Notre ère digitale nous impose en effet de poser les bases d’une sécurité centrée autour de l’utilisateur qui corresponde aux usages actuels et en devenir. Aujourd’hui, les frontières entre les sphères personnelles et professionnelles sont de plus en plus imbriquées et notre environnement (inter)connecté s’agrandit de jour en jour depuis la montre, à la maison jusqu’à la voiture intelligente. Dans ce contexte, afin de créer des expériences client et consommateur tout aussi fluides que personnalisées dans une approche UX, il faut pouvoir accéder aux informations pertinentes sans compromettre la sécurité des données. Cette approche est valable pour les individus à la fois citoyens, consommateurs et professionnels, et pour les organisations.

Le SSI va donc non seulement mitiger les risques liés aux facteurs humains mais aussi améliorer l’expérience utilisateur avec un seul dispositif à authentification forte plutôt que plusieurs.
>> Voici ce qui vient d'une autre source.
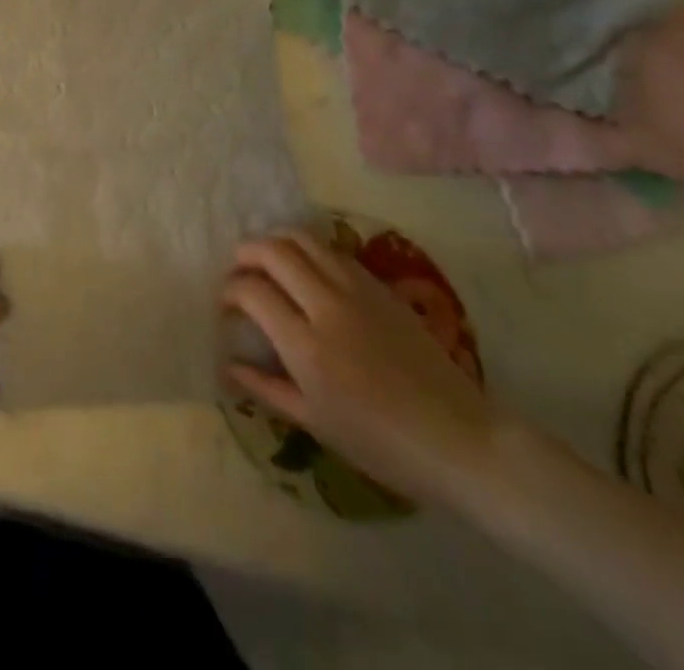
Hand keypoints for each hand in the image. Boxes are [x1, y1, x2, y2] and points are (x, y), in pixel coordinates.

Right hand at [223, 230, 501, 508]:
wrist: (458, 439)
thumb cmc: (381, 444)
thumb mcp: (315, 423)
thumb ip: (265, 388)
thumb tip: (227, 366)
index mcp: (306, 346)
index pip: (252, 291)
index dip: (229, 290)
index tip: (225, 303)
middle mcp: (327, 306)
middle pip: (274, 251)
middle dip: (245, 253)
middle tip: (238, 271)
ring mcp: (357, 290)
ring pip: (303, 239)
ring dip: (276, 241)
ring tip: (267, 260)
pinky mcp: (380, 286)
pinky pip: (333, 251)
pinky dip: (308, 249)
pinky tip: (305, 268)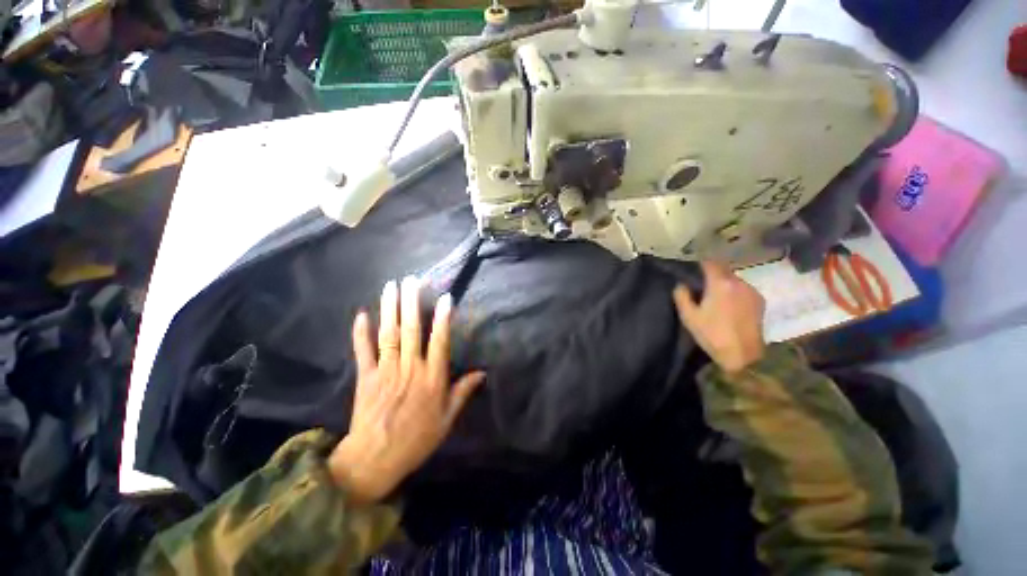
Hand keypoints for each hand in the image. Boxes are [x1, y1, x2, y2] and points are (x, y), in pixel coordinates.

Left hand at [328, 276, 484, 502]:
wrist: (375, 460)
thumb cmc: (417, 439)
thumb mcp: (447, 419)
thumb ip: (462, 392)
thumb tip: (481, 373)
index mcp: (432, 379)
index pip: (439, 342)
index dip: (443, 319)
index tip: (444, 298)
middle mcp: (410, 368)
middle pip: (412, 330)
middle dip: (412, 302)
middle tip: (413, 280)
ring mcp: (386, 371)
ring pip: (389, 334)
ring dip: (390, 308)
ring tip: (392, 286)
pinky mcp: (366, 377)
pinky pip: (363, 351)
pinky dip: (361, 332)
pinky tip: (362, 314)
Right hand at [673, 261, 766, 373]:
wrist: (743, 355)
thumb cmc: (712, 334)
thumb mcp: (688, 316)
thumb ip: (682, 296)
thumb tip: (681, 284)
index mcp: (720, 283)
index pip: (709, 263)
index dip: (700, 264)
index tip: (692, 269)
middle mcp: (738, 282)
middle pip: (723, 269)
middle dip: (712, 273)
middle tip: (702, 284)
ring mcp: (752, 291)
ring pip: (734, 279)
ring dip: (724, 282)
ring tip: (716, 296)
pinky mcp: (760, 301)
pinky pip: (743, 289)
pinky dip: (735, 291)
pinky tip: (729, 304)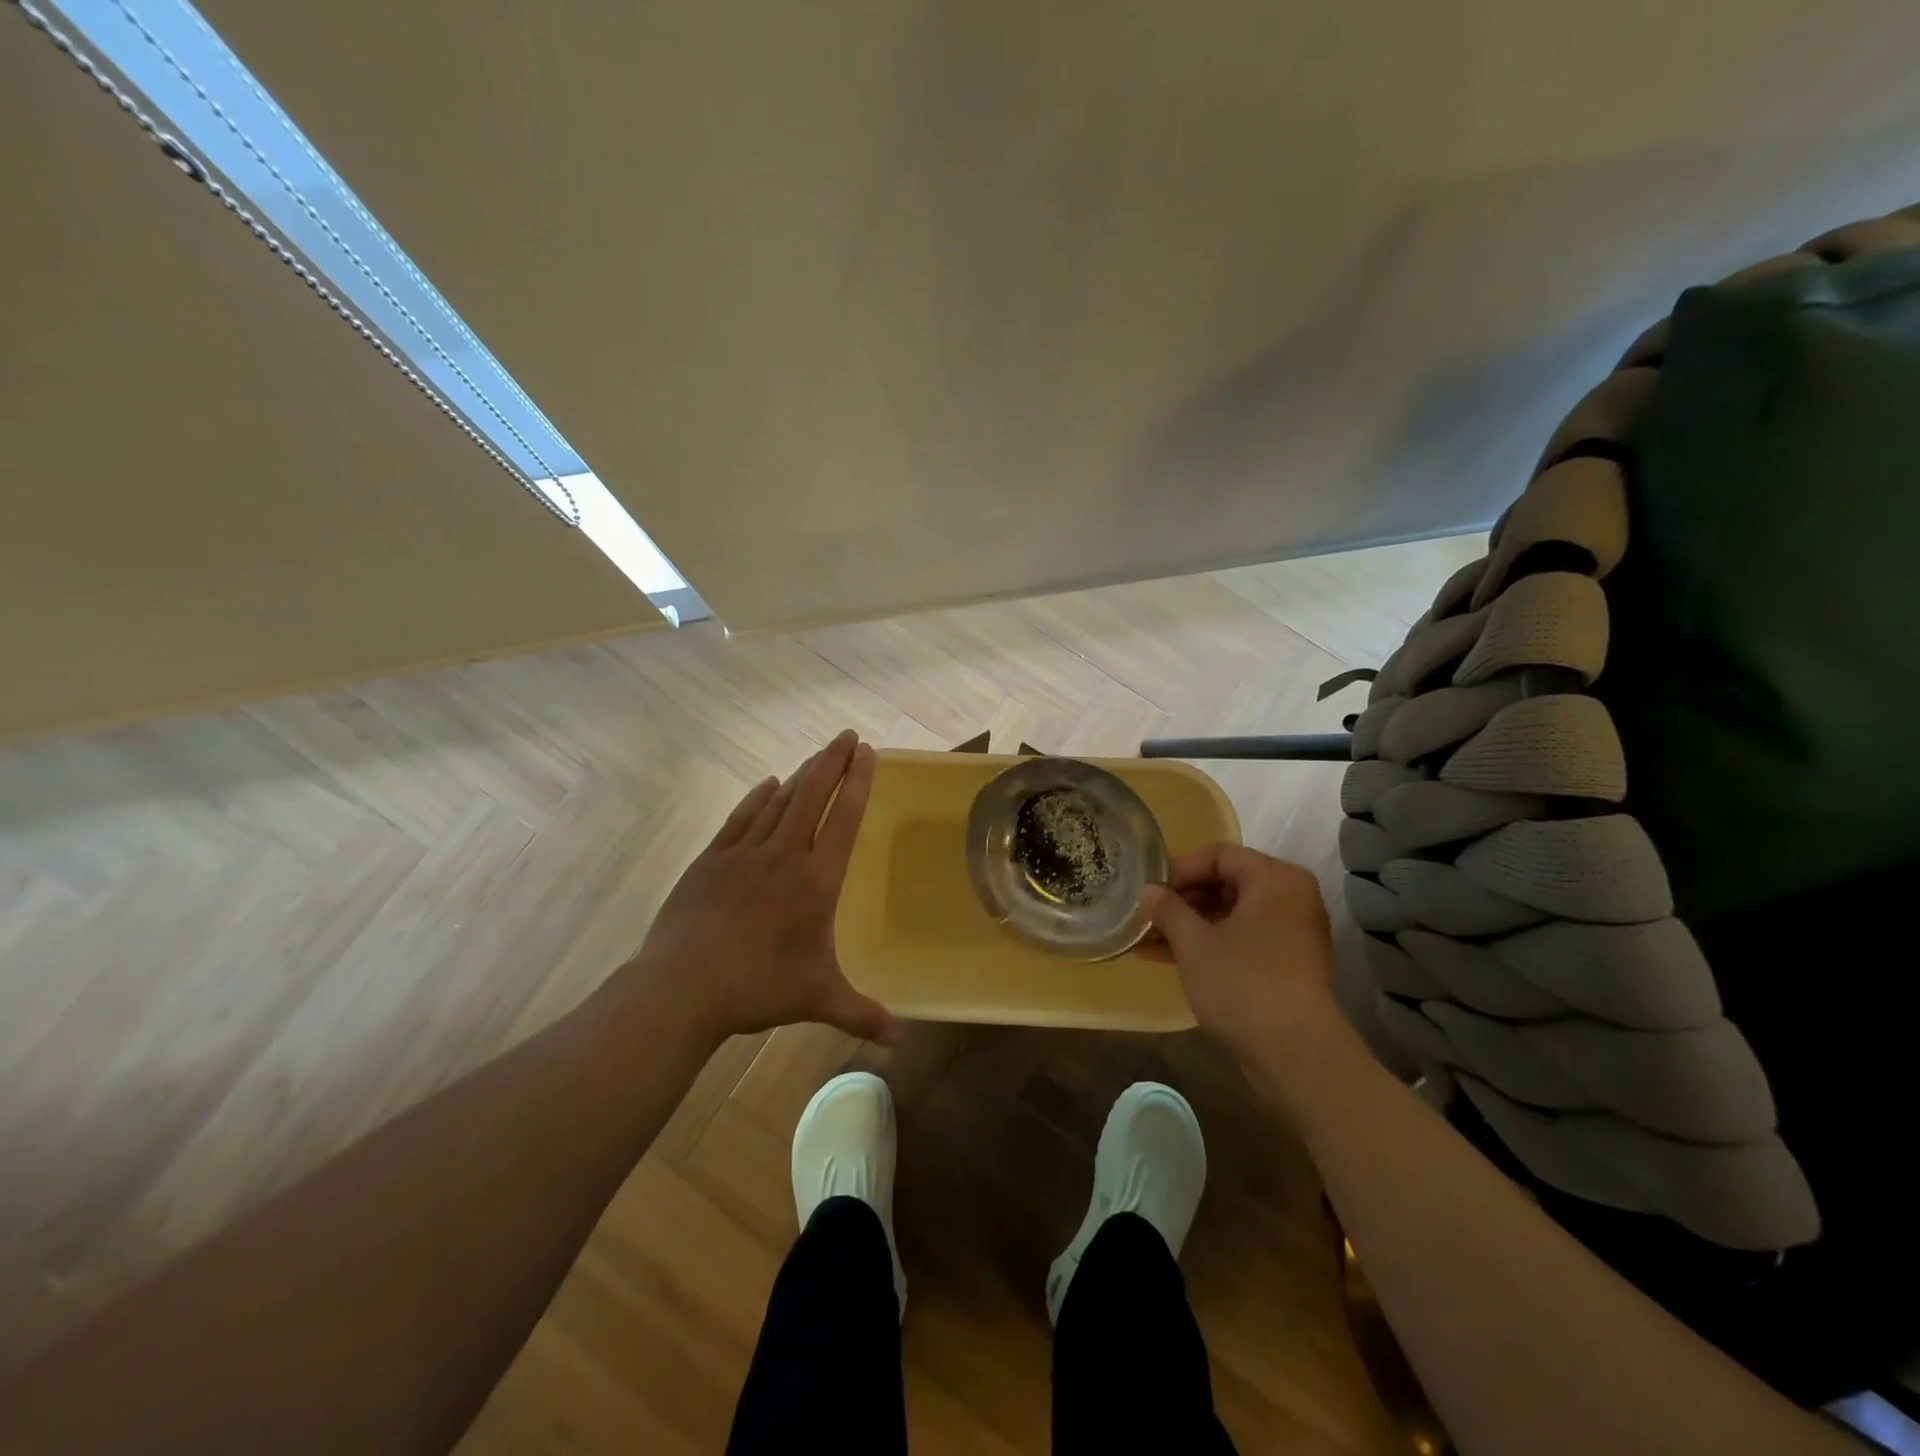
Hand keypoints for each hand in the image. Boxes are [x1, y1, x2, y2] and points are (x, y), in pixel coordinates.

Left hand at [622, 730, 898, 1045]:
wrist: (682, 987)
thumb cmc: (758, 988)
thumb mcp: (817, 999)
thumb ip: (861, 1014)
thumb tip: (900, 1041)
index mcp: (815, 881)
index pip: (844, 819)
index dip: (858, 783)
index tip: (868, 753)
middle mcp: (784, 857)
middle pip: (812, 796)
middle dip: (832, 762)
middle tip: (847, 736)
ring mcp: (744, 854)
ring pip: (779, 802)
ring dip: (801, 775)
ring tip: (817, 756)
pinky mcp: (711, 860)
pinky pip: (741, 818)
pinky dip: (757, 798)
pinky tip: (768, 784)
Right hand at [1141, 844, 1338, 1057]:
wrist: (1297, 1055)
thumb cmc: (1243, 983)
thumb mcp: (1194, 943)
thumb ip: (1167, 910)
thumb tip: (1147, 891)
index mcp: (1275, 879)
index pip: (1219, 855)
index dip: (1179, 869)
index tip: (1149, 891)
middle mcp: (1290, 898)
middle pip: (1225, 883)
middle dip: (1181, 901)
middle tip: (1145, 916)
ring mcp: (1291, 933)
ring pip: (1230, 914)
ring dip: (1189, 925)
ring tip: (1146, 941)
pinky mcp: (1286, 964)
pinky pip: (1241, 939)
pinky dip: (1208, 944)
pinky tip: (1169, 958)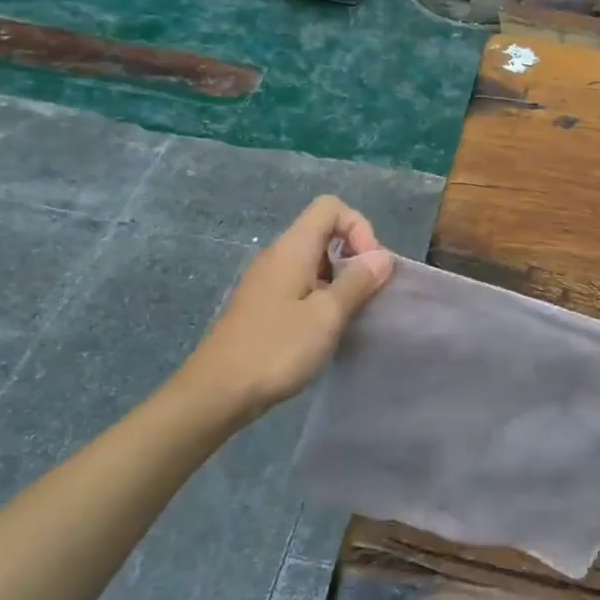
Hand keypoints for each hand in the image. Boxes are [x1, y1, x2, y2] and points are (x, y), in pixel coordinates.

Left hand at [171, 195, 393, 423]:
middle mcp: (278, 256)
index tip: (368, 267)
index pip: (330, 207)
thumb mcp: (327, 315)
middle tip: (366, 294)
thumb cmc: (276, 348)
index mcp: (292, 249)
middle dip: (354, 256)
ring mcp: (268, 281)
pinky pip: (302, 285)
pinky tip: (325, 329)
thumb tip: (382, 256)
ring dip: (340, 280)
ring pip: (315, 261)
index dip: (358, 228)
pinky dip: (322, 297)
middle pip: (324, 232)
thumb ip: (357, 282)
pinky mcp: (264, 305)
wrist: (218, 392)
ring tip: (349, 315)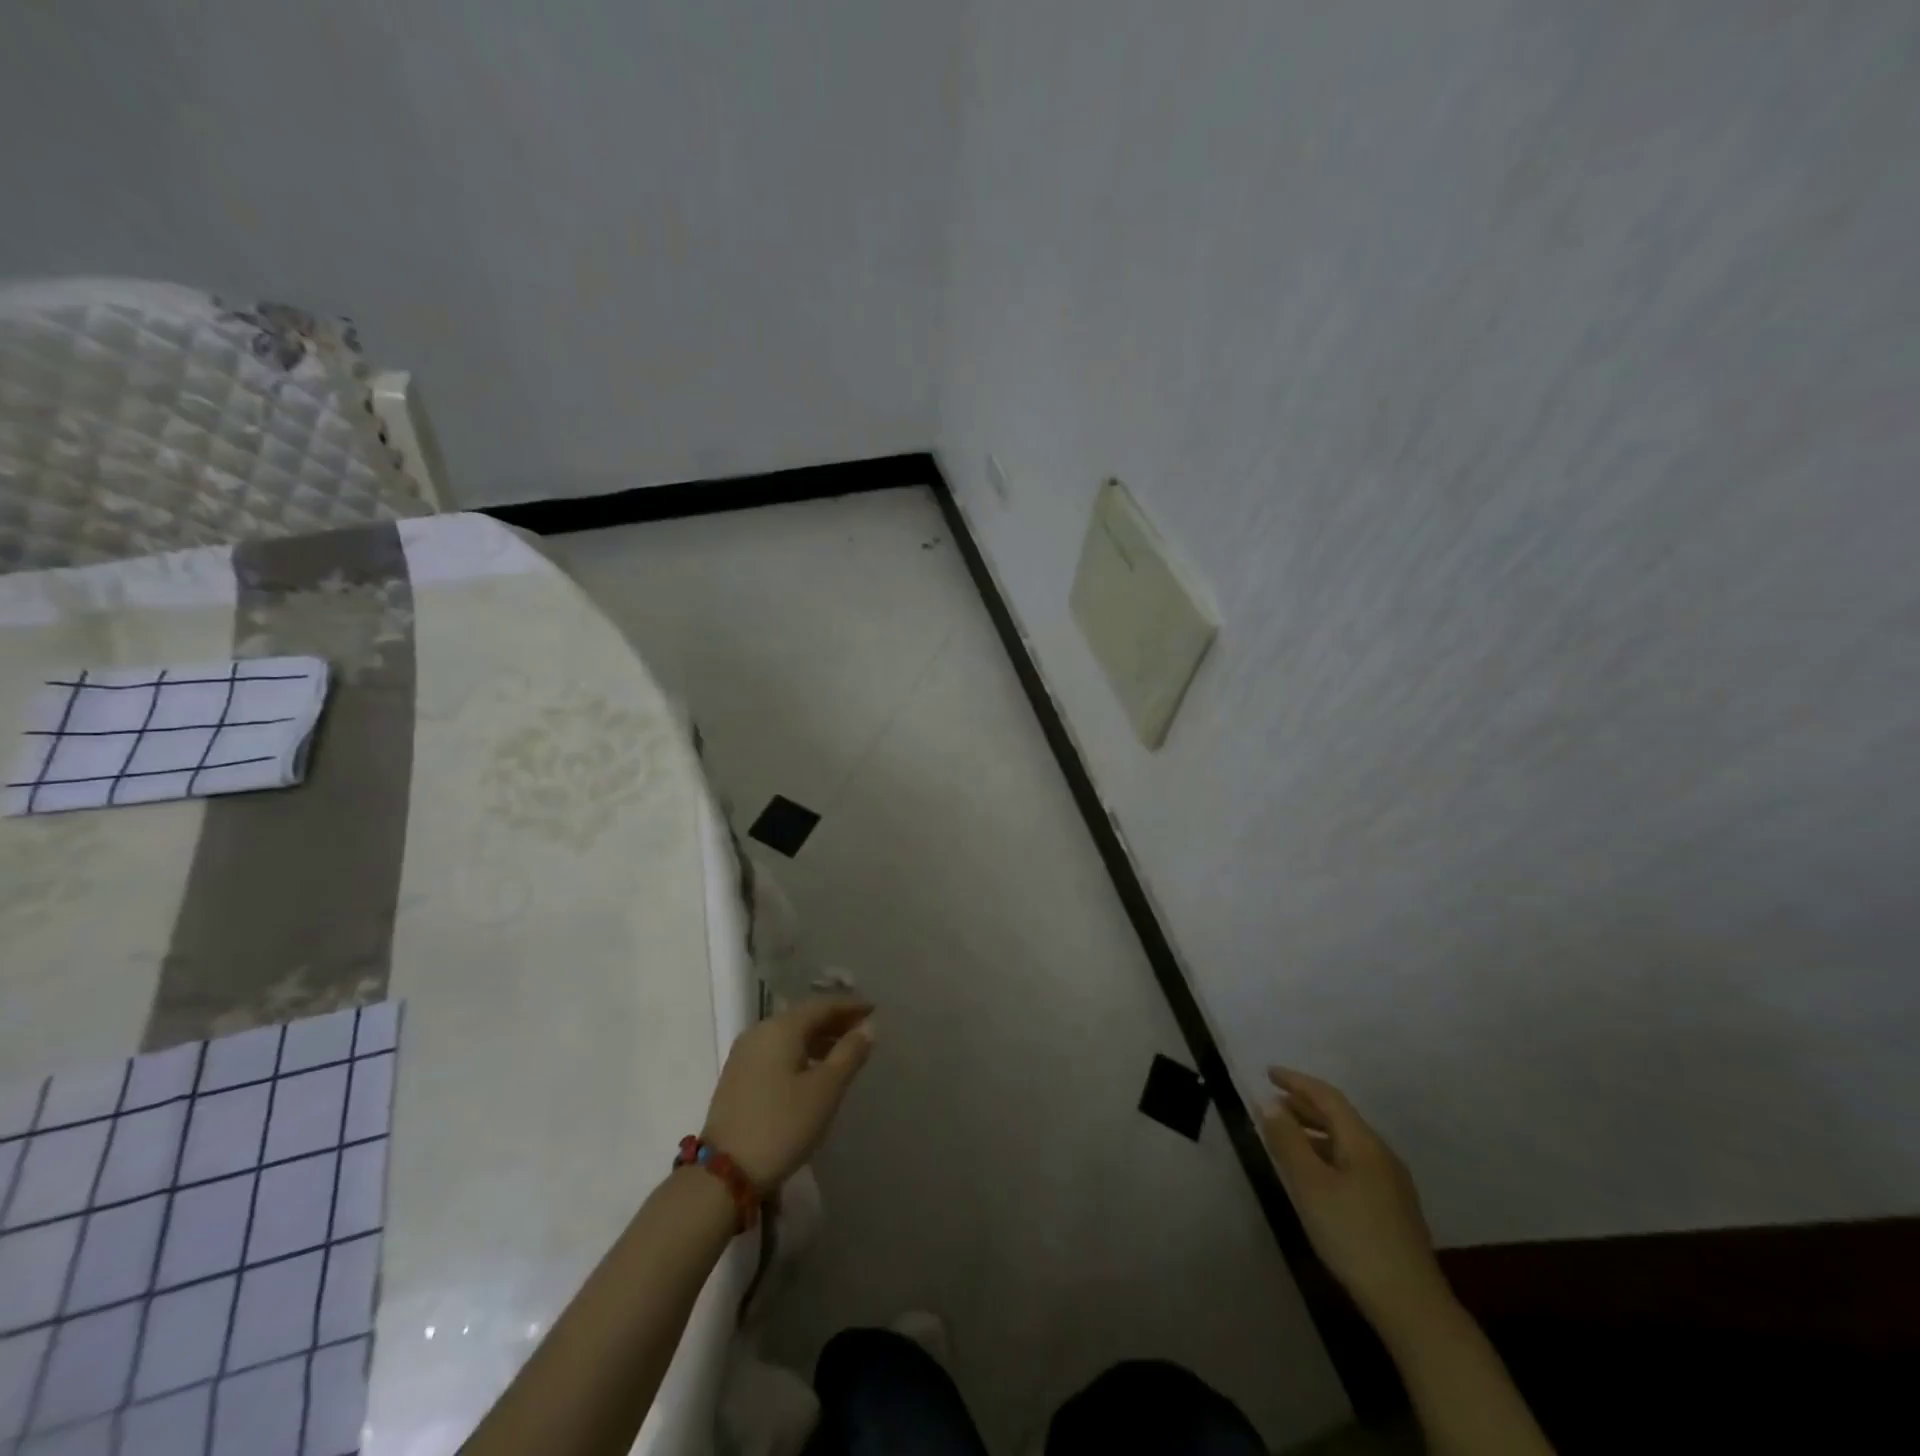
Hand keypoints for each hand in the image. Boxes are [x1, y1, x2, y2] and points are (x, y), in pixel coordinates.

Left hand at [702, 997, 875, 1190]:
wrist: (724, 1174)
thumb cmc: (783, 1125)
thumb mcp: (825, 1090)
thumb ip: (849, 1054)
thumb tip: (868, 1027)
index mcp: (781, 1028)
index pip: (822, 1005)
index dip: (850, 1006)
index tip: (873, 1009)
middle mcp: (760, 1031)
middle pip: (803, 1017)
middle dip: (834, 1021)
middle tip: (862, 1030)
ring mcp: (744, 1054)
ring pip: (789, 1035)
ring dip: (817, 1039)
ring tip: (843, 1053)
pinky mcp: (737, 1076)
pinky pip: (776, 1051)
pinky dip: (799, 1052)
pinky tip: (812, 1071)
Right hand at [1260, 1068, 1448, 1326]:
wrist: (1411, 1305)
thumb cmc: (1353, 1236)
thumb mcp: (1310, 1185)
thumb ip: (1288, 1141)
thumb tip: (1270, 1104)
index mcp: (1363, 1143)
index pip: (1327, 1097)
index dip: (1296, 1081)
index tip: (1268, 1073)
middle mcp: (1381, 1155)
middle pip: (1339, 1117)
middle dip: (1304, 1104)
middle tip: (1272, 1102)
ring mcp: (1391, 1183)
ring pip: (1346, 1142)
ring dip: (1314, 1131)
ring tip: (1286, 1135)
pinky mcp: (1392, 1208)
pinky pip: (1353, 1162)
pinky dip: (1327, 1153)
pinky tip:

En outre, il gardera la possibilité de différencier les usages de l’identité. Nous possèderons toujours plusieurs identifiants professionnels et personnels mais ces derniers seront attachés à notre identité unique. Nous choisirons alors de ne divulguer que le strict minimum nécessaire pour accéder à un service et garder notre anonymat sans pour autant être dans l’impunité.

A l’ère post-industrielle, il faut repenser en profondeur notre vision de l’identité et plus généralement notre approche de la sécurité qui doit être "user-centric". Nous en sommes au début du SSI et les acteurs doivent encore mettre en place les standards d’une identité qui serait alors souveraine et universelle. Aujourd’hui, les solutions ne sont pas encore suffisamment matures pour passer à une plus grande échelle alors que la valeur commerciale du SSI est immense avec de nouveaux services privés et publics qui peuvent s’appuyer sur ce nouveau système et régler des problématiques comme la fraude et le suffrage en ligne.